A edição de terça-feira do Público dá mais alguns pormenores, com os social-democratas a quererem avançar com alterações a grande parte da legislação. A proposta do PSD deverá avançar com uma nova limitação dos salários, avançar com um período de nojo para ex-administradores e reforçar as obrigações de transparência.
Reportagem de João Vasco - Antena 1
O diário avança que o partido quer que os gestores tenham de especificar que participações têm em empresas concorrentes.

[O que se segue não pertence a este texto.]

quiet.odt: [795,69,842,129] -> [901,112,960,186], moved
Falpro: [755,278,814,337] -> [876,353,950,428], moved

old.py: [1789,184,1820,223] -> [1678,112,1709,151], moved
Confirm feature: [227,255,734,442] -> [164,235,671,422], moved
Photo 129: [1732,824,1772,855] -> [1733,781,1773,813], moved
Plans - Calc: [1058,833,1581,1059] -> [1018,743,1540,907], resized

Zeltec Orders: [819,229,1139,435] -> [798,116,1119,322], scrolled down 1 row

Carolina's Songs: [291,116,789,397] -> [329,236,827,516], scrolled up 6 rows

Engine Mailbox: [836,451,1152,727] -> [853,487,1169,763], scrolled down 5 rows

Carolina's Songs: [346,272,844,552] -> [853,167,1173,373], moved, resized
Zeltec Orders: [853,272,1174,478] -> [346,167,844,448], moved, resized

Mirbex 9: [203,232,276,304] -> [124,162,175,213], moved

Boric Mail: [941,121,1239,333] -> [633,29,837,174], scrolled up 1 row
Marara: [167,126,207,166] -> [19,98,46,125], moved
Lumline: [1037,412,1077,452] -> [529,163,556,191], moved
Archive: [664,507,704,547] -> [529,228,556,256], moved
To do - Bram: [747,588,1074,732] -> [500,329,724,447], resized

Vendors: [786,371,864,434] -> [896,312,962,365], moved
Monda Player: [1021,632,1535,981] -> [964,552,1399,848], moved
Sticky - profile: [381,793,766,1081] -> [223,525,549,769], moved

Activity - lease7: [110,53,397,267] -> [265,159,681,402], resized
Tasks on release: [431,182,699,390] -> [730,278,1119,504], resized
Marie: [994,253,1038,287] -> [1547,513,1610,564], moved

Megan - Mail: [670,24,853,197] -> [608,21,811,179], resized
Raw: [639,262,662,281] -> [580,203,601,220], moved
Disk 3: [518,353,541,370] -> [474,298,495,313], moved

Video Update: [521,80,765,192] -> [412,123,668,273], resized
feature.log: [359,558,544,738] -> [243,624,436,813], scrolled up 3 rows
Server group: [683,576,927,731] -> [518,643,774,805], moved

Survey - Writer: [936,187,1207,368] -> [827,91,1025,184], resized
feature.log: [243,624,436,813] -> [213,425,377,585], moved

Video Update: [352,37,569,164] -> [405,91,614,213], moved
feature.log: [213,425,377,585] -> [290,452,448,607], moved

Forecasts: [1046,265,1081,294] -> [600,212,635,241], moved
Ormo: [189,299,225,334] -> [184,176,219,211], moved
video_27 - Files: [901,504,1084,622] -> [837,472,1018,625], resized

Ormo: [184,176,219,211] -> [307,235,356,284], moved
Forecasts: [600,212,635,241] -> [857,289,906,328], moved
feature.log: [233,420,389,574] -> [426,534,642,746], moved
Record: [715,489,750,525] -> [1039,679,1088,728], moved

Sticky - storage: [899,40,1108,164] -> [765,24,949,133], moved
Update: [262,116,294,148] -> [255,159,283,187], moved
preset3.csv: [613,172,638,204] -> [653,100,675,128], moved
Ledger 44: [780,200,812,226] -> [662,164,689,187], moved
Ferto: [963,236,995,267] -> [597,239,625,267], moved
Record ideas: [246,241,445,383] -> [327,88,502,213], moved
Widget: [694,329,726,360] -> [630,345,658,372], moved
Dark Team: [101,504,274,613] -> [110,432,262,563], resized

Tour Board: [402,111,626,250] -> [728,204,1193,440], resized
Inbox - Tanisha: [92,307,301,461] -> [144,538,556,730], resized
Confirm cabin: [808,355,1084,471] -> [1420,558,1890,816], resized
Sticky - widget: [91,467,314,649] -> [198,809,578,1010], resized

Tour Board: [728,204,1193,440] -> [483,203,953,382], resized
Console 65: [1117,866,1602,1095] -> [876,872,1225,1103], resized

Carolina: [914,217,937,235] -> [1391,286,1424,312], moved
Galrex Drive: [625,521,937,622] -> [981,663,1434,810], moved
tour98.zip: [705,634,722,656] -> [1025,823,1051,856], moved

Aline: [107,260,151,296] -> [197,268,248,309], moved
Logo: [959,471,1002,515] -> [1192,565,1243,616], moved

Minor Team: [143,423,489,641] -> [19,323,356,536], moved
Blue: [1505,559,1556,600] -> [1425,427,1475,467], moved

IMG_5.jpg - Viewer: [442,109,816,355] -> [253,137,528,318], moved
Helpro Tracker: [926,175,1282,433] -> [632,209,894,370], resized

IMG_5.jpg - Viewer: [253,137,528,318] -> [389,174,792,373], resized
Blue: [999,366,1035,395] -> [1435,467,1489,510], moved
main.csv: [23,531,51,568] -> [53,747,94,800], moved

Em aberto, a possibilidade de António Domingues ter participações no BPI, banco no qual esteve 27 anos e do qual saiu para assumir a liderança da Caixa Geral de Depósitos.
Capitalização e informação privilegiada
A trilogia da Caixa Geral de Depósitos conta ainda com a troca de declarações entre Pedro Passos Coelho e António Domingues. Em causa a preparação do processo de capitalização da Caixa Geral de Depósitos quando o atual líder da Caixa ainda estava no BPI e o eventual acesso a informação privilegiada.
A novela começa com a entrevista de Pedro Passos Coelho ao jornal Público. O ex-primeiro-ministro critica a forma como o processo da Caixa Geral de Depósitos foi gerido e reprova que o Governo siga "um processo de reestruturação preparado por quem nem era ainda administrador do banco”.
O líder social-democrata acusa ainda António Domingues de ter tido acesso a “toda a informação privilegiada” do banco público, antes de ter qualquer vínculo com a instituição.
“Ou o plano de recapitalização não teve informação adequada e é uma mistificação política” ou António Domingues “teve acesso a informação e não está a desmentir o que eu disse”.
A entrevista de Pedro Passos Coelho merece resposta escrita do presidente da Caixa, revelada na sexta-feira.
Na missiva, António Domingues acusa o líder do PSD de faltar à verdade, afirmando que nunca teve acesso a informação privilegiada antes de assumir a liderança do banco.
O administrador garante que a “informação pública disponível era suficiente para a elaboração do plano”. A resposta de Domingues não convence Passos.
No sábado o ex-primeiro-ministro insiste que o plano de recapitalização não pode ser desenhado apenas com informação pública e apresenta duas possibilidades.
“Ou o plano de recapitalização não teve informação adequada e é uma mistificação política” ou António Domingues “teve acesso a informação e não está a desmentir o que eu disse”, explicou.
O presidente do PSD pede ao Executivo que dê “explicações cabais” sobre o plano de recapitalização e mantém a crítica. “Se é para andar a atirar areia para a cara das pessoas, não valia a pena estar a pagar aos novos administradores o dobro do que pagavam aos outros administradores”, frisa.
António Domingues vai ao Parlamento na quarta-feira para um encontro com o presidente da Assembleia da República, Ferro Rodrigues. De momento, a Comissão Parlamentar de Inquérito à Caixa Geral de Depósitos segue suspensa devido à discussão do Orçamento do Estado.